His life may not have been materially lengthened, but, in the march of knowledge, a year now is as a century, compared with man's progress in the darkness of the middle ages. The eternal advance toward omniscience goes on, but is like that of the infinite approach of the asymptote, which never reaches the hyperbolic curve. The onward of science is in a geometrical ratio, so that in time, the intellectual progress of a day in the future, must exceed that of a century in the past. Knowledge is enthroned as king, and grand truths and new ideas are his ministers. Science takes the diameter of the earth's orbit as a base line and unit of measurement, and with it spans immensity, and triangulates the nebulous systems amid the shadowy verges of receding space. Its researches are cosmical upon the earth and the heavens, and all the elements minister to its progress. Sink to the lowest mine, or fathom the ocean's depth, or climb the loftiest mountains, or career through the heavens on silken wings, and it is there also. Ononon; nearernearerstill nearer it moves forever and forever, with accelerated speed, toward the infinite eternal. Such are the triumphs of knowledge; and he who diffuses it among our race, or discovers and disseminates new truths, advances man nearer to his Creator; he exalts the whole race; he elevates it in the scale of being, and raises it into higher and still higher spheres.

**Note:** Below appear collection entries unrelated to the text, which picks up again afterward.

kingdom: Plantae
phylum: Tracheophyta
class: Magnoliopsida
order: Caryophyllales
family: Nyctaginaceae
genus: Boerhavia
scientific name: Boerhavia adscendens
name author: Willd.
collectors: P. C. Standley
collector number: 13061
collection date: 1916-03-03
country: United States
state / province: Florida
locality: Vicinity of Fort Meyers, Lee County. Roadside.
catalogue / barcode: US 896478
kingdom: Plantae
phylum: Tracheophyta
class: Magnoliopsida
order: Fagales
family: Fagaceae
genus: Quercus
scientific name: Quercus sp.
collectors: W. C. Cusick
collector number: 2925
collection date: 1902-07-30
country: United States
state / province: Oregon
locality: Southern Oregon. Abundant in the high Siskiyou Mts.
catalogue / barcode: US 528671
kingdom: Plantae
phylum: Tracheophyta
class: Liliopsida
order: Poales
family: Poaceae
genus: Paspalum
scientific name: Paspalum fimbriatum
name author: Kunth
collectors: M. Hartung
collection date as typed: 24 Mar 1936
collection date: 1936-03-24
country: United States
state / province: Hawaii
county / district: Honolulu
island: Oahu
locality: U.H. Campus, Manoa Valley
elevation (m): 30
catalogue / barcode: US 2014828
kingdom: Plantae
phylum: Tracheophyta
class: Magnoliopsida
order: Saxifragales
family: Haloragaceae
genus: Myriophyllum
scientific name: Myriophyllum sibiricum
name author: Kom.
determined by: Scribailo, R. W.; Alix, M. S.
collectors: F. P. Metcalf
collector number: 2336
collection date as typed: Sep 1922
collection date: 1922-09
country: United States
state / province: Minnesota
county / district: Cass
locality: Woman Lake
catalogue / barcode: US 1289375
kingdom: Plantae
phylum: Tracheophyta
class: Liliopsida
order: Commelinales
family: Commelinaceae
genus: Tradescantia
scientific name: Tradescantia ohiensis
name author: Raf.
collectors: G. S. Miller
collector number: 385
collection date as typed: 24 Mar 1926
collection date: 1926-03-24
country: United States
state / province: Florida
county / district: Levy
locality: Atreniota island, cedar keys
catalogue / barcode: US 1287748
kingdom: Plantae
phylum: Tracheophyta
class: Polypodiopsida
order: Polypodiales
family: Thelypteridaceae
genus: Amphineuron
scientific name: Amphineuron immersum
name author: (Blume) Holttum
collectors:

It is science that marks the speed of sound and light and lightning, calculates the eclipses, catalogues the stars, maps the heavens, and follows, for centuries of the past and the future, the comet's course. It explores the animal, vegetable, and mineral kingdoms. With geology, it notes the earthquake upheaval of mountains, and, with mineralogy, the laws of crystallization. With chemistry, it analyzes, decomposes, and compounds the elements. If, like Canute, it cannot arrest the tidal wave, it is subjecting it to laws and formulas. Taking the sunbeam for its pencil, it heliographs man's own image, and the scenery of the earth and the heavens. Has science any limits or horizon? Can it ever penetrate the soul of man, and reveal the mystery of his existence and destiny? It is certainly exploring the facts of sociology, arranging and generalizing them, and deducing laws.